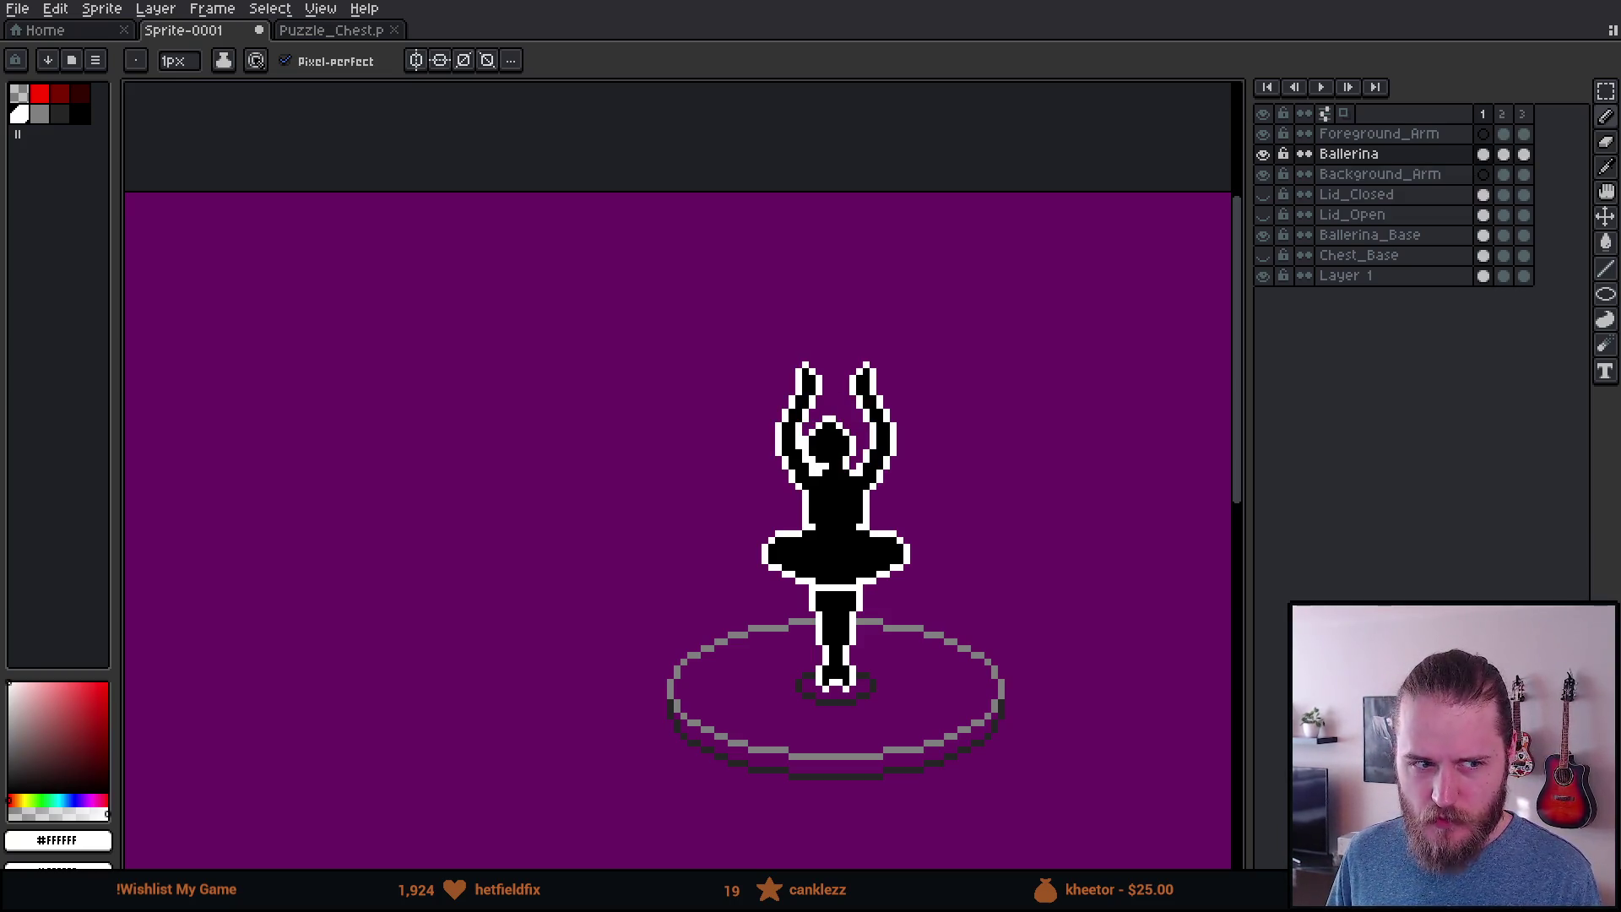
key("Right")
key("Right")
scroll(541, 182, "down", 1)
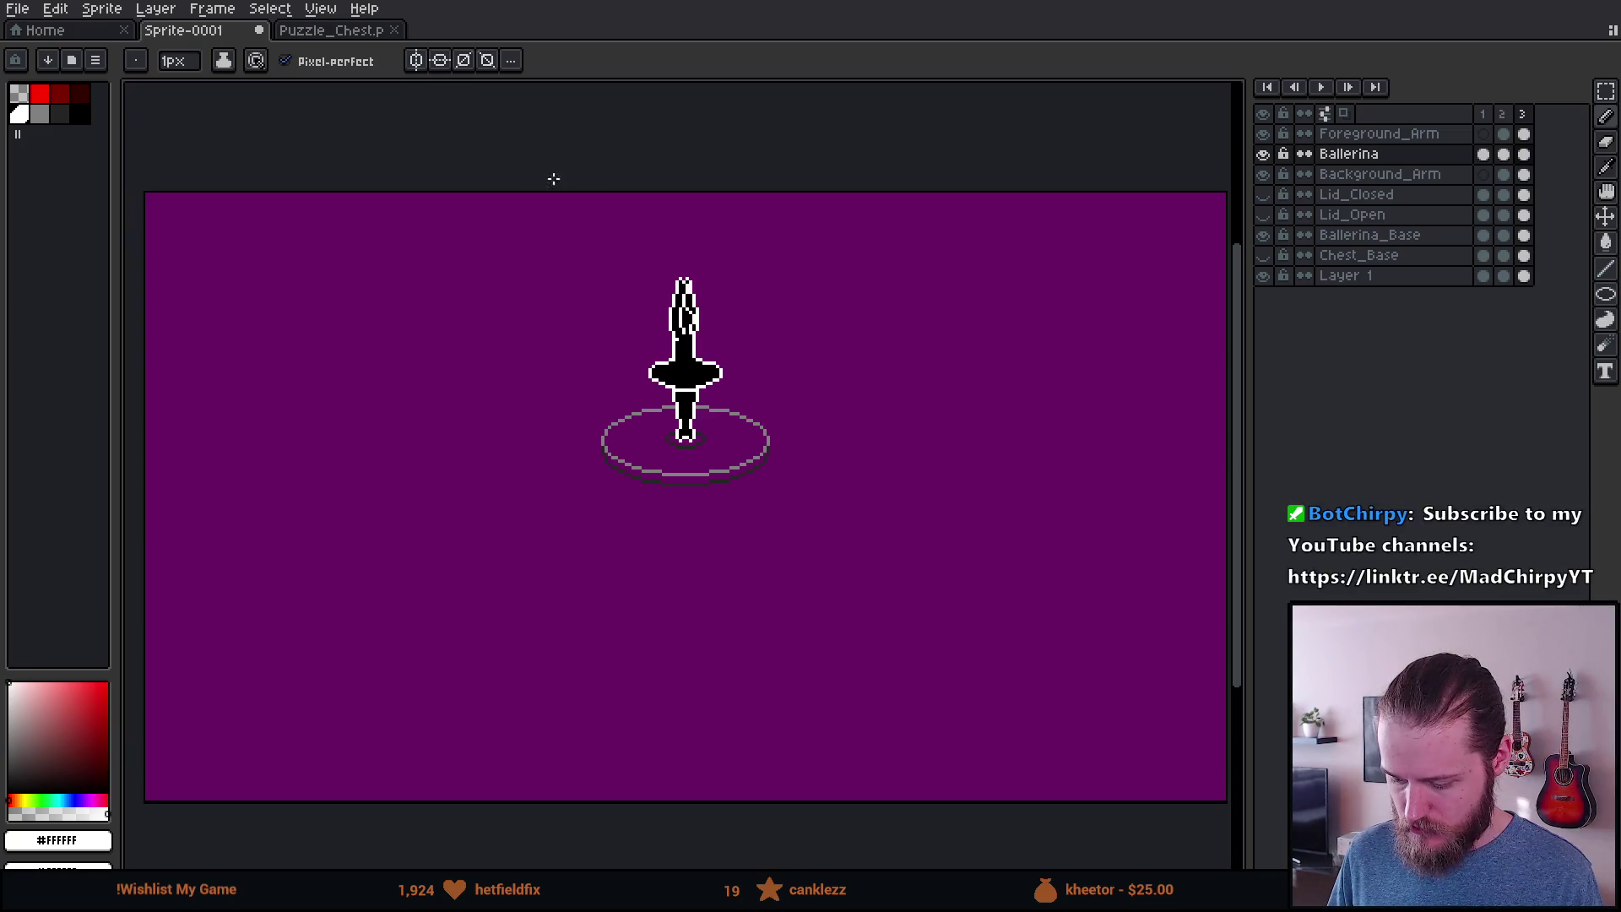
key("Left")
key("Left")
key("Right")
key("Right")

+--

-- Activity --
Return the complete data unchanged and include none of the pictures.

-- Task output --
key("Right")
key("Right")
scroll(541, 182, "down", 1)
key("Left")
key("Left")
key("Right")
key("Right")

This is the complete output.